**ACTIONS TO TAKE**
1: Answer these questions from the passage on Rooney and Irish film:
(a) Who wrote the book on which Rooney was based, and in what year was it published?
(b) In which film did Noel Purcell appear alongside Marlon Brando, and in what year was it released?
(c) Where did James Gralton build his dance hall?
2: Translate this sentence from the passage on Rooney and Irish film into Spanish: "He died a doorman in Manhattan in 1945."
3: Write out the part of the passage on Rooney and Irish film that opens with the words containing "So where did" and closes with "cannot contain it?", swapping "audience" for "viewers".

**EXTRACT PROVIDED**
··········

Not only was Rooney filmed on roads like the one I
lived on, but the bin truck in the film was the same as the one that collected
our rubbish every Monday. And, to top it
all, one of the bin crew hefting the bins was played by the actor Noel Purcell
– you might have seen him in the 1962 Mutiny
on the Bounty with Marlon Brando – who lived just up the road from our
house. It amazed me then that a film
could be made about people and places that were so familiar to me in real life.
Two decades
later, and now writing about film, I tracked down Rooney again and made an unexpected discovery. It wasn’t really a Dublin, or even an Irish story at all. It was based on a book with the same title by
Catherine Cookson, published in 1956, and set in the writer’s birthplace, South
Shields, Newcastle-on-Tyne in north east England. Needless to say, Catherine Cookson’s
protagonist didn’t go anywhere near Croke
Park, let alone win an all-Ireland
hurling medal.
So where did
this leave me? I felt somehow that I had
been duped – that this Irish film wasn’t in fact an Irish film at all. But then isn’t it the function of every
fiction film to dupe its audience, to have them believe that something that is
not true, might be true? To make a place
– be it our own place, or a foreign place, or a futuristic place, or an alien place
– believable? To construct a fiction so
powerful that the screen, or the page, cannot contain it?
The answers here
are undoubtedly Yes, Yes and Yes, but there remains a compelling, if
recessive anxiety involving the soul and the captured image when the story
being told, the pictures that represent us, is close to the place we know as
home. The functional reasons for Rooney
being filmed in Ireland and
adapted as an Irish story are fairly simple – there was a financial inducement
for British film producers to come to Ireland to make films in the late
1950s and early 1960s, just as there is today.
But the result then as now was a number of Irish films that were Irish
in every respect except for their authorship.
There is a
memorable line at the bottom of the first page of the first chapter of Dermot
Healy’s memoir, ‘The Bend for Home’. He writes, “It’s in a neighbour’s house fiction begins.” It is a great line, and all the better for
being open to various interpretations. One
interpretation being perhaps that our neighbours make up stories about us. However, if it is our lives that give rise to our neighbours’ fictions, whether
they are 150 metres away, or several thousand miles away, might we begin to
think they were bad neighbours? Might we
begin to assert our right to tell our own stories? Might we in turn make up stories about them,
or might we begin to tell stories for them rather than for ourselves?
This year a film, ‘Jimmy’s Hall’, is being
made about one of Leitrim’s historical figures, the politically radical James
Gralton. He built a dance hall at
Effernagh, not far from Carrick-on-Shannon, in the 1920s, and challenged the
religious and political authorities of the day.
The hall was shot at and later firebombed and razed to the ground and, although
an Irish citizen, Gralton was deported in 1932. He died a doorman in Manhattan in 1945.

··········

**INFORMATION PROVIDED**

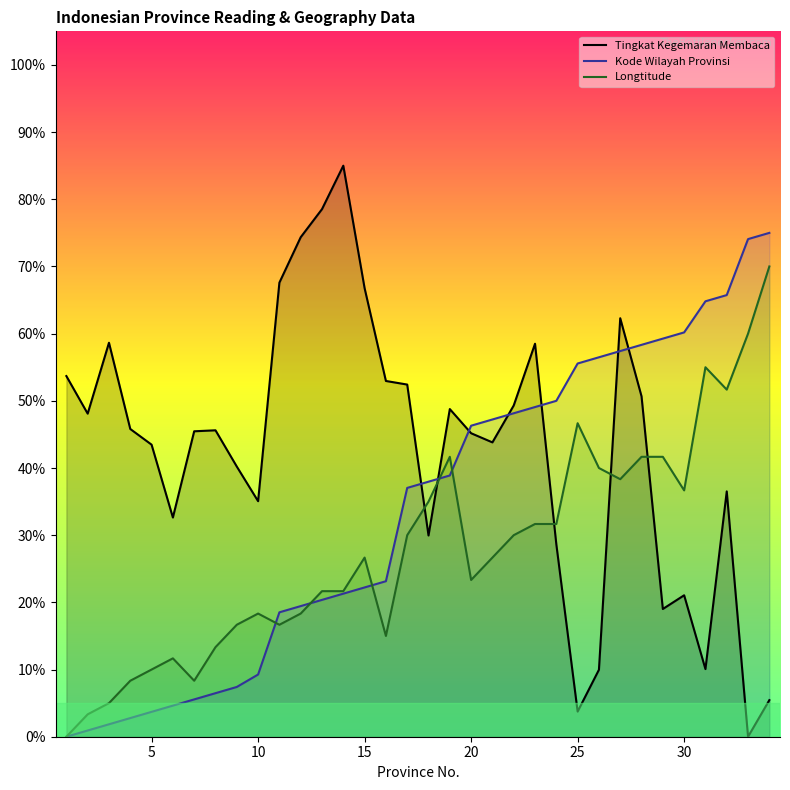

At which label does Longtitude first exceed 26?

15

··········

**SOLUTIONS TO THE PROBLEMS**
1:
(a) Catherine Cookson; 1956.
(b) Mutiny on the Bounty, 1962.
(c) At Effernagh, not far from Carrick-on-Shannon.

2: Murió como portero en Manhattan en 1945.

3:
So where did
this leave me? I felt somehow that I had
been duped – that this Irish film wasn’t in fact an Irish film at all. But then isn’t it the function of every
fiction film to dupe its viewers, to have them believe that something that is
not true, might be true? To make a place
– be it our own place, or a foreign place, or a futuristic place, or an alien place
– believable? To construct a fiction so
powerful that the screen, or the page, cannot contain it?